Está el
balcón ahíto de claveles rojos y amarillo; como contrapunto, una gitanilla
blanca; un balcón; una calle cualquiera. Están a pedir de mano flores y espigas
y racimos granados. Hay un canto a la vida que viene cada año por mayo en el
campo y en los balcones, en el borde de los caminos, en los muros, en los
caballetes de los corrales…
“Niña
asómate a la reja que te tengo que decir…” Lo pedía la copla. No sé si la niña
escuchó la voz que la reclamaba y apareció detrás de los barrotes. Por lo
pronto este balcón nos regala una docena larga de claveles. Belleza, pinceladas en la paleta del Pintor
más excelso que nos ha dejado su muestra.
Ponen notas de poesía y un bamboleo suave cuando los
mece el viento, alegría para los viandantes que pasan por sus cercanías; una
llamada de atención, pregoneros desde su lugar privilegiado, entre tejas y el
suelo.
“Cabalgué
lentamente hacia los cielos / era un domingo de pipirigallo / y vi que en vez
de rosas y claveles /ella tronchaba lirios con sus manos”. Lo cantaba Federico.
Era una balada trise. Hablaba, también, de una tarde fresquita de mayo.

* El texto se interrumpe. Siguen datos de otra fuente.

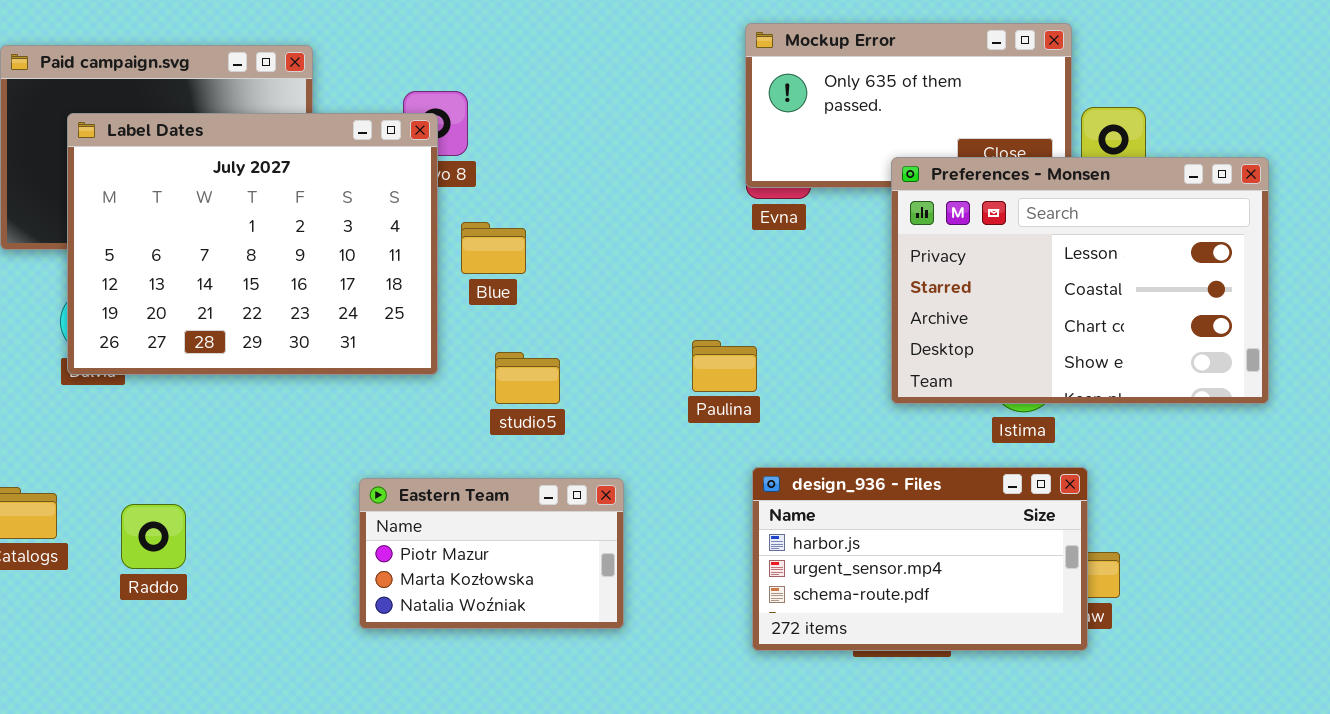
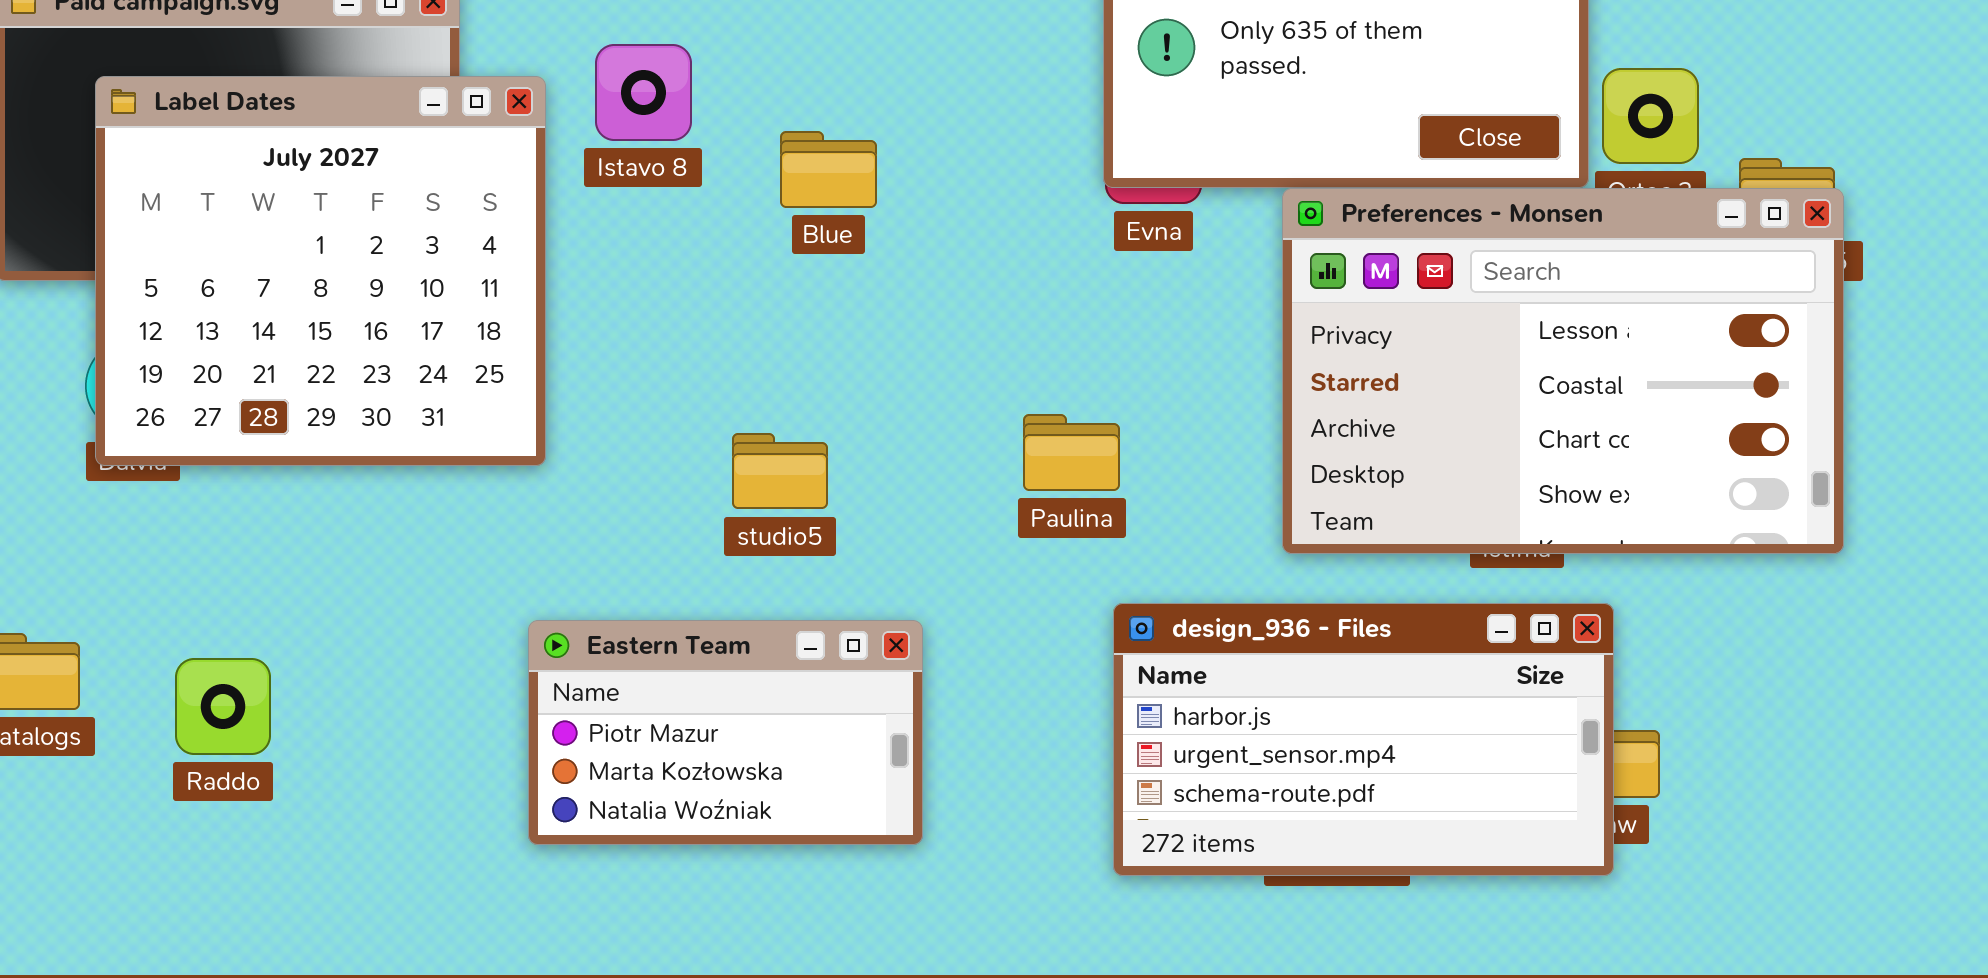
Label Dates: [67,113,438,375] -> [95,76,546,466], resized
Preferences - Monsen: [891,157,1269,404] -> [1282,188,1844,554], moved
Blue: [461,222,526,274] -> [780,131,877,208], moved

Claro no había visto un balcón de claveles rojos, amarillos y una
gitanilla que pregonaba el color de sus flores, en blanco.
Se hizo una
pregunta: “¿quién será la que corta las rosas y claveles de mayo?” Y nos habló
de estrellas y de una constelación lejana, muy lejana, Pegaso, y Federico
seguía preguntando a los niños buenos del Prado… y las rosas eran reclamos de
abejas, y los claveles… ¡Ay, Federico,
ay Federico!
“A la
memoria de Aguedilla, la pobre loca de la calle del Sol que me mandaba moras y
claveles”… Lo dejó dicho Juan Ramón; era la dedicatoria de Platero y yo, ese libro que algunos se empeñan en creerlo un libro
para niños y no, no es para niños. Es para regustarlo, y luego pensar en rosas
blancas, en claveles rojos, en amapolas que nacen en el pedregal de río.